There are of course laws for the rights of disabled people, but they are relatively new and largely unenforced. In a less literal sense, disabled individuals are frequently ignored or passed over. To exploit their existence as Witkin does, relying on the voyeurism of the viewer, is to reify the concept of disability as a spectacle. In his response to Arentdt, philosopher Jacques Rancière notes that “the contention that there exists a situation and a status 'beyond oppression', beyond account in terms of conflict and repression, or law and violence, has a stake that we need to be aware of” (2010, p. 64). To make the claim that a marginalized group is “beyond oppression” is to discount all oppression that they do face.


Witkin has many admirers, including the fashion designer Alexander McQueen who has repeatedly modeled elements of his fashion shows from Witkin’s images. His 2001 runway collection ASYLUM featured a recreation of one of Witkin’s images, a woman wearing a mask and hooked up to breathing tubes. At the end of the show, the woman’s heartbeat flat lined. McQueen received no flack for this representation, perhaps due to the otherworldly and outright unsettling nature of the show itself, but for actual disabled people who do rely on medical machinery, this show has a subtle message: our death is but a part of the artistic process. Similarly, television shows like American Horror Story: Freak Show give us permission to stare at disabled people under the guise of so-called “monsters”. Even if the show is, as many have argued, showing the problematic stereotyping of disabled bodies, “It authorizes the notion that the body is a spectacle; its purpose is to be appraised, critiqued, visually consumed. More than that, Freak Show suggests that the disabled body is public property, useful only as a source of entertainment, or as a warning” (Arseniuk, 2015, para. 4).

 

Photography, and in particular photojournalism, has long been complicit in the enfreakment of disability. One particular historic case of this can be seen in the use of photography that enabled the rise of P. T. Barnum and the traveling side show:

Traveling freak show performers often used their acts to sell pitch cards, pseudo-academic photographs sold during the exhibition of their bodies. These cards are both stunning examples of nineteenth and early twentieth century photography and fascinating glimpses at ways in which sideshow performers were forced to play to primarily white audiences’ prejudices, fears, and repressed desires in order to part rubes from their money. (Alford, 2017, para. 4)
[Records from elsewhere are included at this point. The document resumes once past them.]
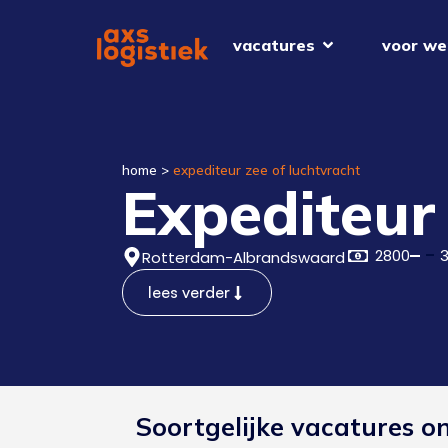
vacatures
voor we
home
>
expediteur zee of luchtvracht
Expediteur
2800
Rotterdam-Albrandswaard
lees verder
Soortgelijke vacatures o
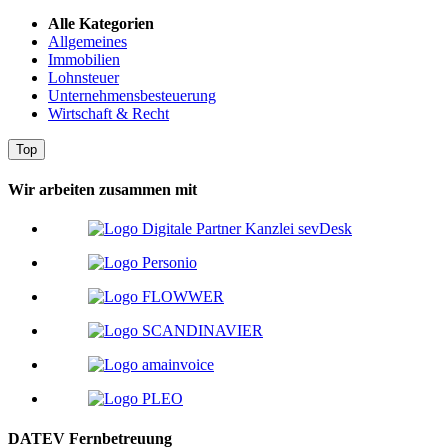
Alle Kategorien
Allgemeines
Immobilien
Lohnsteuer
Unternehmensbesteuerung
Wirtschaft & Recht
Top
Wir arbeiten zusammen mit
DATEV Fernbetreuung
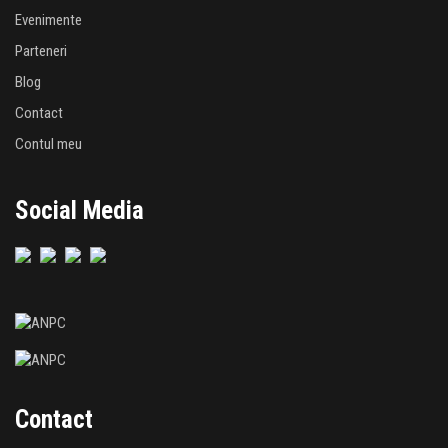
Evenimente
Parteneri
Blog
Contact
Contul meu
Social Media
Contact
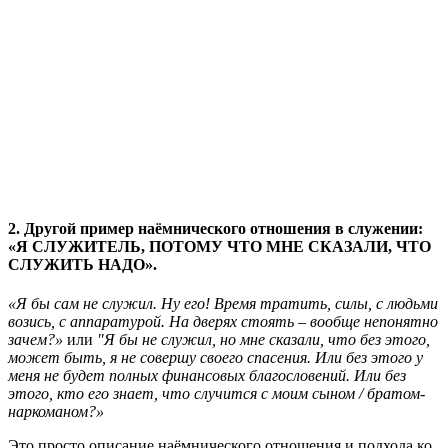
2. Другой пример наёмнического отношения в служении:
«Я СЛУЖИТЕЛЬ, ПОТОМУ ЧТО МНЕ СКАЗАЛИ, ЧТО
СЛУЖИТЬ НАДО»
.
«Я бы сам не служил. Ну его! Время тратить, силы, с людьми
возись, с аппаратурой. На дверях стоять – вообще непонятно
зачем?»
или
"Я бы не служил, но мне сказали, что без этого,
может быть, я не совершу своего спасения. Или без этого у
меня не будет полных финансовых благословений. Или без
этого, кто его знает, что случится с моим сыном / братом-
наркоманом?»
Это просто описание наёмнического отношения и подхода ко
Although these cards’ sales did benefit the performers, the structuring of a system that requires the sale of these photographs is perhaps one of the simplest examples of the devaluing and overt commodification of the disabled body by those in power.
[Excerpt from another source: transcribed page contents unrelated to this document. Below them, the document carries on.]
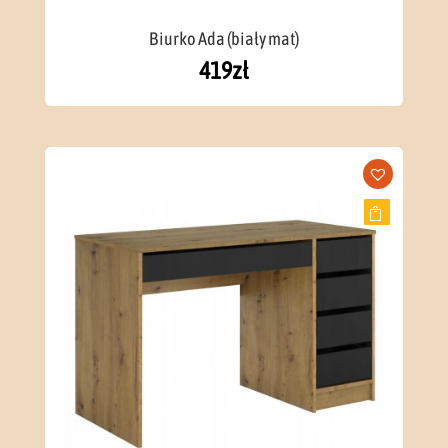
Biurko Ada (biały mat)
419
zł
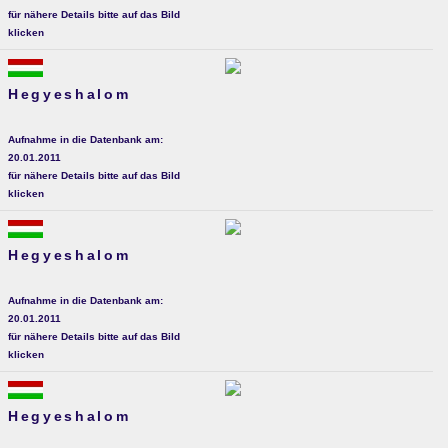
für nähere Details bitte auf das Bild
klicken
Hegyeshalom
Aufnahme in die Datenbank am:
20.01.2011
für nähere Details bitte auf das Bild
klicken
Hegyeshalom
Aufnahme in die Datenbank am:
20.01.2011
für nähere Details bitte auf das Bild
klicken
Hegyeshalom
Even photojournalistic coverage of war and human disaster has added to this issue. When a photograph printed on the front page of the New York Times goes viral, the issue sells well, the article receives thousands of shares, the profit from that image comes from the commodification of the perceived grotesque: that is the disabled body being used as bait. The money rarely goes to the people whose pain was used to sell papers and clicks. These are tricky spaces to forge, the role of the observer and the exploitation of the body in pain. It is true that photojournalism has helped to bring public attention to human rights atrocities for over a century, but at what cost to the people that they have photographed? 

This canon of disability art is only just beginning to form. It is time to elevate disabled voices, in particular those who are multiply marginalized. It is time for us as a community to learn from our mistakes.